Unsupported: Opensearch Migrations

#opensearch #platformengineering #elasticsearch #migrations

Intro

MySQL, Postgres, and MongoDB all have something in common: numerous ORMs and open source tools that provide migrations as a first class citizen. Why? Because they are extremely powerful for ensuring:

Changes are tracked in version control
Reproducibility
Ability to quickly revert changes

Opensearch (and Elasticsearch), for one reason or another, does not share this trait with other data stores. I won't be exploring the reasons behind this, but instead will be focusing on trying to convince you that migrations for Opensearch are beneficial and worth integrating into your workflow for application search.

Background

Opensearch usage is generally classified into two distinct buckets:

Static data
Dynamic data

Elasticsearch, and Opensearch by extension, would classify things like application search (providing search functionality to users within your application) as "static" while things like time-series data such as logs would be considered "dynamic." The distinction is not so important when it comes to searching the data in tools like Kibana or Opensearch Dashboards, but more-so considering how that data will be searched. I will be focusing on "Static" data for this post, as this is the most likely scenario where users may realize the fragility of most Opensearch configurations.

When we integrate our applications with databases APIs, we expect some stability and guarantees around expected - and actual - state. We reach into our developer toolboxes for tools such as integration tests, contract tests, migrations, etc. to provide confidence when deploying our applications. For example, using popular ORMs like Sequelize, TypeORM, or Prisma provides out-of-the-box migration functionality. Running a migration for creating a new table is as simple as defining a model and running some variant of a migrate up command. Regardless of the state of the database or environment, we can be assured that when the command completes successfully the database will be in the expected state.

Problem

Opensearch and Elasticsearch have limited (or no) support from most well-known ORMs. Any support at all is uncommon, and full support for defining models and executing migrations is rarer still. Frequently configurations such as index settings, mappings, analyzers, search templates, index templates, aliases, etc. are managed by making changes via the REST API, or the Kibana or Opensearch Dashboards Dev Tools.

Imagine making schema changes in MySQL by manual operation by connecting to the database with MySQL Workbench, or needing to define models in a bash script with cURL commands. You have no guarantees that drift hasn't occurred, and often no simple way to safely test changes, or even roll back when incorrect changes are deployed. It doesn't need to be this way.

Elasitcsearch and Opensearch might seem closely related to other document databases, however its complexity often results in schemas that are just as rigid as a structured database.
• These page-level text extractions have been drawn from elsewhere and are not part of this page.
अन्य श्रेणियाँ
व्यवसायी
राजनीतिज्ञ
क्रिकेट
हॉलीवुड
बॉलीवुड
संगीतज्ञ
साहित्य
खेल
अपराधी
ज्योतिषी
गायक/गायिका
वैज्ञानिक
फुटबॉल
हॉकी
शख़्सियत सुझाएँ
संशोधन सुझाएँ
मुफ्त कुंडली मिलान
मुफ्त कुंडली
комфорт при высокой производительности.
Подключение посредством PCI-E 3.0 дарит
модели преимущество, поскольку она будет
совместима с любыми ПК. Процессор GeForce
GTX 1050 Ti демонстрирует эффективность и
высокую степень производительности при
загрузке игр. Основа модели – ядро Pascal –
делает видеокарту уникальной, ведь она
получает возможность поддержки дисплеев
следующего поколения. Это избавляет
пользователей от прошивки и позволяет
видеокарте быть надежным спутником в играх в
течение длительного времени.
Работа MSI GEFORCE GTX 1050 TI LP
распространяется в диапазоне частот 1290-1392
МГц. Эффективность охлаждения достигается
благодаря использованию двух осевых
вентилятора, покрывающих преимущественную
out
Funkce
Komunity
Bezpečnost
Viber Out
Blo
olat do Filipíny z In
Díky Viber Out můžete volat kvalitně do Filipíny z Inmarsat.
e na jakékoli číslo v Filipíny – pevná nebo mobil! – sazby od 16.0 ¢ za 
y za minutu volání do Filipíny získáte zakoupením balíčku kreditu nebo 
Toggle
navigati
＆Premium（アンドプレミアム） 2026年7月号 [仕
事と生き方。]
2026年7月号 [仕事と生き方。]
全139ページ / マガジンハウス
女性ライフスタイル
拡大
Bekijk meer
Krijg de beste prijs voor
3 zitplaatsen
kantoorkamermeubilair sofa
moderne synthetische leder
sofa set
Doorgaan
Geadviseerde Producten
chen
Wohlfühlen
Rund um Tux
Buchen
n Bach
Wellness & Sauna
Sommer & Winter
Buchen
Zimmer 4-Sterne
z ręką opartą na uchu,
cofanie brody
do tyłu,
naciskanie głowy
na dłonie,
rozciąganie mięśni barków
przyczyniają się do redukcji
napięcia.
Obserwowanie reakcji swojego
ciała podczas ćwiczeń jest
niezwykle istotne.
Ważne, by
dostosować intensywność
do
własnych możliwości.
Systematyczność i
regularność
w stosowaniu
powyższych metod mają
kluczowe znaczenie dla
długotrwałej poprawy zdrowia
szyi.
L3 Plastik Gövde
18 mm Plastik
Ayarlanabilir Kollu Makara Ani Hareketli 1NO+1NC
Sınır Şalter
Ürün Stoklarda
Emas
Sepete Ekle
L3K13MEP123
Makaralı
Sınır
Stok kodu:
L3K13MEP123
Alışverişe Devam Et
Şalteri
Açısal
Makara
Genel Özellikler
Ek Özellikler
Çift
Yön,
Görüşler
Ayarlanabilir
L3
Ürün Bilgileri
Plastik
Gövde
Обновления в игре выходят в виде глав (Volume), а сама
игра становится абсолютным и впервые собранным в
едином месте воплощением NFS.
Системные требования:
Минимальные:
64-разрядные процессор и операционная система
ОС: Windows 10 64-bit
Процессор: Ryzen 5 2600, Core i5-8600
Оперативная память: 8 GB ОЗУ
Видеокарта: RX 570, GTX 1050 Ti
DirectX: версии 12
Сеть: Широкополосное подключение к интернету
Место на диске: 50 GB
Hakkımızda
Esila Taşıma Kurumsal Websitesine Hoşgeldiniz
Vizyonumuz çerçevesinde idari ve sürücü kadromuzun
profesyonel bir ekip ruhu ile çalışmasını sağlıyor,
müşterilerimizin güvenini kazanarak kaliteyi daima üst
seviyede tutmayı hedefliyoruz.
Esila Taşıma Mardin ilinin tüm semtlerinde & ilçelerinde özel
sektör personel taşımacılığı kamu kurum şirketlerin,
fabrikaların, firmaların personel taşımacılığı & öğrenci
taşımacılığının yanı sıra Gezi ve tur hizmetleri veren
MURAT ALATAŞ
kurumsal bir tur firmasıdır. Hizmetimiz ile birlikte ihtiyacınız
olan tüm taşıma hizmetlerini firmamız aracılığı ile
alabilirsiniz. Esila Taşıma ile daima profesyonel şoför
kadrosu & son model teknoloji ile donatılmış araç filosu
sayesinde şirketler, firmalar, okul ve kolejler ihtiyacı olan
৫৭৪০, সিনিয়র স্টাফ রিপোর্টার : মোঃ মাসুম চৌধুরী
Defined field mappings prevent dissimilar types across documents, as do dynamic mappings. When we need to make a change to an existing mapping, we must reindex. That can be a scary operation, and not one personally I would like to do manually.

When changes are inevitably made, we would like to perform some automated testing. I tend to rely heavily on integration tests in short lived ephemeral environments in most of my processes, and a simple App -> Opensearch integration test should not be too complicated. However, IaC and quick deployment of Opensearch can be somewhat cumbersome. We can quickly get a working Docker project spun up with Opensearch to perform the tests, however it will be a blank slate. How do we get to the point where our various index configurations are applied consistently in a continuous integration pipeline?

Migrations to the rescue

Database Migrations should be considered table stakes for serious projects, and Opensearch should be no exception. If you are familiar with Opensearch Dashboards or Kibana, the following syntax may be familiar to you.

PUT my_index
{
  "mappings": {
    "properties": {
      "name": "text",
      "description": "text",
      "timestamp": "date"
    }
  }
}

Elasticsearch and Opensearch use what they call Query DSL. It is a JSON-like syntax, with syntactic sugar for defining the REST methods and endpoints. In this example, maintainers might expect to use this within the Dev Tools of either Opensearch Dashboards or Kibana. Without migrations, where would this be tracked, versioned, or code review? Perhaps we have a DBA that that runs stored commands in our repository, perhaps we have this formatted as a cURL command in a bash script we can run against the host, or perhaps some other solution.

There is no reason we could not adopt patterns from other database tooling, and implement migrations ourselves if our current tooling does not support it. In another post, I go through the process of implementing a migration CLI for consuming migrations written in Javascript using the Opensearch client library, however this could be extended to support migrations written in Query DSL.

Once we have some rudimentary migration tooling in place, we can execute migrations with commands as simple as migrate up or migrate down in order for our environments to be configured or torn down, respectively.

Now, implementing integration tests in our continuous integration pipeline is just a matter of spinning up a small Elasticsearch or Opensearch host, executing a migrate up command, and running our test suite. We can tear the environment down, with the confidence that our state is managed externally, and we can recreate it any time we wish.

DBAs and developers no longer need to worry about a copy-paste mishap, and we can sleep easy at night.